A daily bulletin of news & opinion

24 July 2015

ART: Station to Station, London

“It’s supposed to be about the nature of creativity. If you’ve never been to an art school or anything like that, I think you do actually get a flavour, going around, about what the process of making things is like.”

Jane Morris , editor of ‘The Art Newspaper’

This weekend is the last chance to enjoy the Barbican’s standout summer season of events, Station to Station, created by US multimedia artist Doug Aitken. The events are based on his 2013 film of the same name in which he used train travel across the US to stage artistic events. This weekend’s events include dancers and acclaimed London band Savages who create a unique performance and also a drumming workshop – the latter being open to all – contradicting the old adage that nobody rides for free.

MUSIC: Black Flower, Abyssinia Afterlife

“I think they’re doing something really interesting. Black Flower is composing new material which sounds ever so Ethiopian – they’ll say it’s not Ethiopian music – but it’s got the vibe and I think has taken the inspiration.”

Sebastian Merrick, Promoter, Kazum

Promoter and worldly music aficionado Sebastian Merrick dropped by Midori House for The Monocle Arts Review this week to talk up one of the world’s best Ethio-jazz bands to ever come from Belgium. Black Flower’s Abyssinia Afterlife builds on the brooding yet distinctly funky jams found on collections such as the famous Ethiopiques series and adds its own twist of Brussels sprouting off in any direction in which the band sees fit.

TV: Verdades Secretas

“There are incredible scenes – amazing cinematography as well, I have to say”.

Fernando Augusto Pacheco, Monocle

Verdades Secretas is the latest Brazilian TV show to match high glamour to high drama, telling the story of a modelling agency that unfortunately has a side interest in indulging in the world’s oldest profession.
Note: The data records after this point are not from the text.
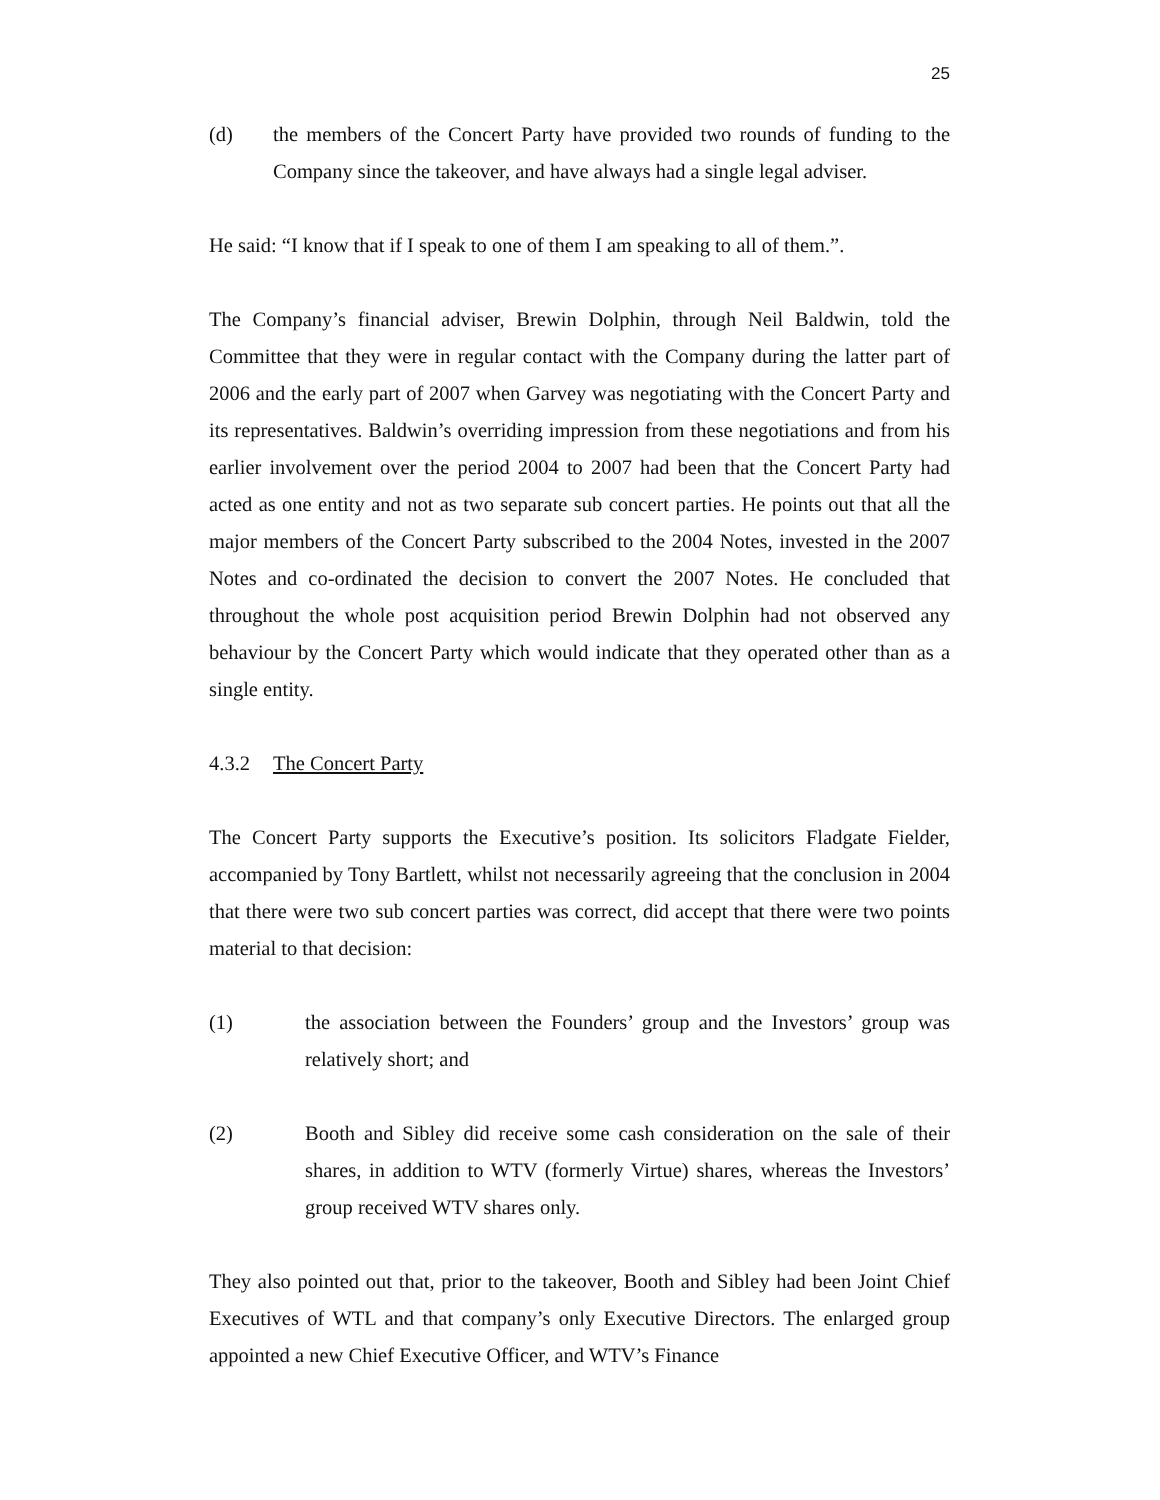25
(d) the members of the Concert Party have provided two rounds of funding to the Company since the takeover, and have always had a single legal adviser.
He said: “I know that if I speak to one of them I am speaking to all of them.”.
The Company’s financial adviser, Brewin Dolphin, through Neil Baldwin, told the Committee that they were in regular contact with the Company during the latter part of 2006 and the early part of 2007 when Garvey was negotiating with the Concert Party and its representatives. Baldwin’s overriding impression from these negotiations and from his earlier involvement over the period 2004 to 2007 had been that the Concert Party had acted as one entity and not as two separate sub concert parties. He points out that all the major members of the Concert Party subscribed to the 2004 Notes, invested in the 2007 Notes and co-ordinated the decision to convert the 2007 Notes. He concluded that throughout the whole post acquisition period Brewin Dolphin had not observed any behaviour by the Concert Party which would indicate that they operated other than as a single entity.
4.3.2 The Concert Party
The Concert Party supports the Executive’s position. Its solicitors Fladgate Fielder, accompanied by Tony Bartlett, whilst not necessarily agreeing that the conclusion in 2004 that there were two sub concert parties was correct, did accept that there were two points material to that decision:
(1) the association between the Founders’ group and the Investors’ group was relatively short; and
(2) Booth and Sibley did receive some cash consideration on the sale of their shares, in addition to WTV (formerly Virtue) shares, whereas the Investors’ group received WTV shares only.
They also pointed out that, prior to the takeover, Booth and Sibley had been Joint Chief Executives of WTL and that company’s only Executive Directors. The enlarged group appointed a new Chief Executive Officer, and WTV’s Finance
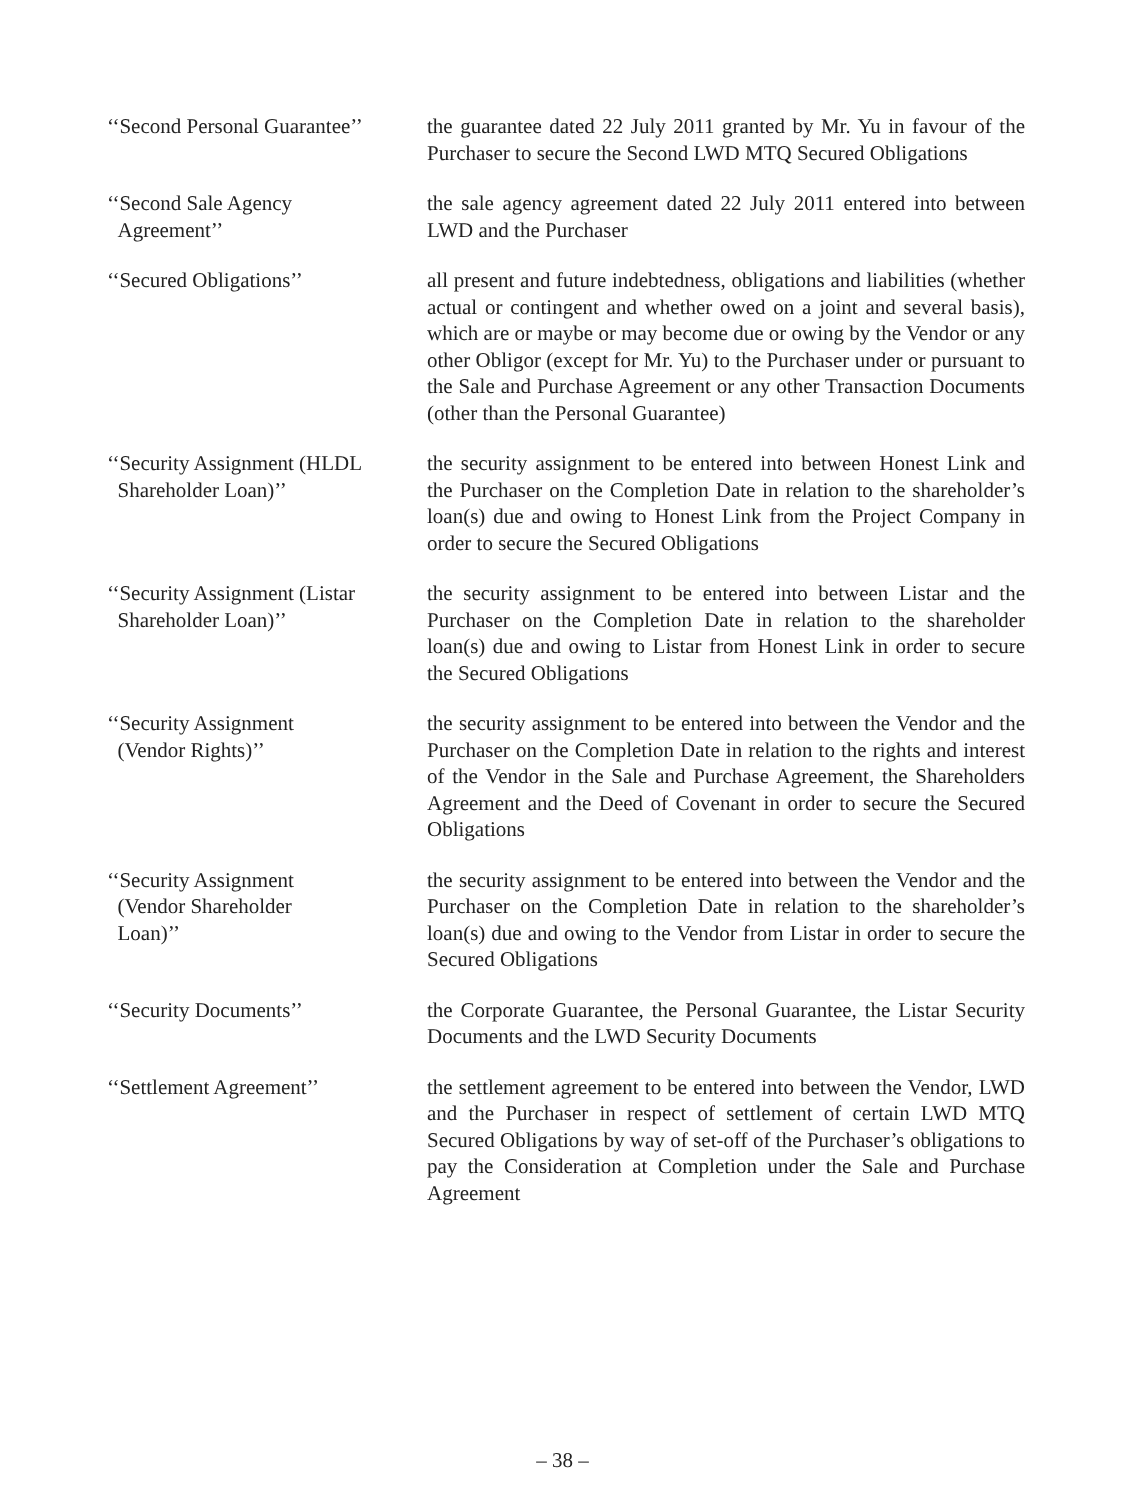‘‘Second Personal Guarantee’’
the guarantee dated 22 July 2011 granted by Mr. Yu in favour of the Purchaser to secure the Second LWD MTQ Secured Obligations
‘‘Second Sale Agency
Agreement’’
the sale agency agreement dated 22 July 2011 entered into between LWD and the Purchaser
‘‘Secured Obligations’’ all present and future indebtedness, obligations and liabilities (whether actual or contingent and whether owed on a joint and several basis), which are or maybe or may become due or owing by the Vendor or any other Obligor (except for Mr. Yu) to the Purchaser under or pursuant to the Sale and Purchase Agreement or any other Transaction Documents (other than the Personal Guarantee)
‘‘Security Assignment (HLDL
Shareholder Loan)’’
the security assignment to be entered into between Honest Link and the Purchaser on the Completion Date in relation to the shareholder’s loan(s) due and owing to Honest Link from the Project Company in order to secure the Secured Obligations
‘‘Security Assignment (Listar
Shareholder Loan)’’
the security assignment to be entered into between Listar and the Purchaser on the Completion Date in relation to the shareholder loan(s) due and owing to Listar from Honest Link in order to secure the Secured Obligations
‘‘Security Assignment
(Vendor Rights)’’
the security assignment to be entered into between the Vendor and the Purchaser on the Completion Date in relation to the rights and interest of the Vendor in the Sale and Purchase Agreement, the Shareholders Agreement and the Deed of Covenant in order to secure the Secured Obligations
‘‘Security Assignment
(Vendor Shareholder
Loan)’’
the security assignment to be entered into between the Vendor and the Purchaser on the Completion Date in relation to the shareholder’s loan(s) due and owing to the Vendor from Listar in order to secure the Secured Obligations
‘‘Security Documents’’ the Corporate Guarantee, the Personal Guarantee, the Listar Security Documents and the LWD Security Documents
‘‘Settlement Agreement’’ the settlement agreement to be entered into between the Vendor, LWD and the Purchaser in respect of settlement of certain LWD MTQ Secured Obligations by way of set-off of the Purchaser’s obligations to pay the Consideration at Completion under the Sale and Purchase Agreement
– 38 –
Monocle’s Fernando Augusto Pacheco praised the show’s sensitivity in dealing with a troubling storyline and also its impressive look on the screen.

BOOK: Go Set a Watchman by Harper Lee

“It’s completely fascinating – I think anyone who’s interested in the creation of books and how books come into being would find it a fascinating read.”

Cathy Rentzenbrink, writer and books editor at ‘The Bookseller’

For this week’s pick of new books, The Bookseller’s Cathy Rentzenbrink offered her take on the ongoing saga of Harper Lee’s follow-up (or first draft, depending on your view) of literary classic To Kill a Mockingbird. Rentzenbrink found the book worked as an artefact that shows the workings of an author to be perhaps a more important contribution to literature as a whole rather the story itself. But perhaps the biggest tale is the one behind the book’s release, which is still being told in the media with new snippets of information appearing nearly every day.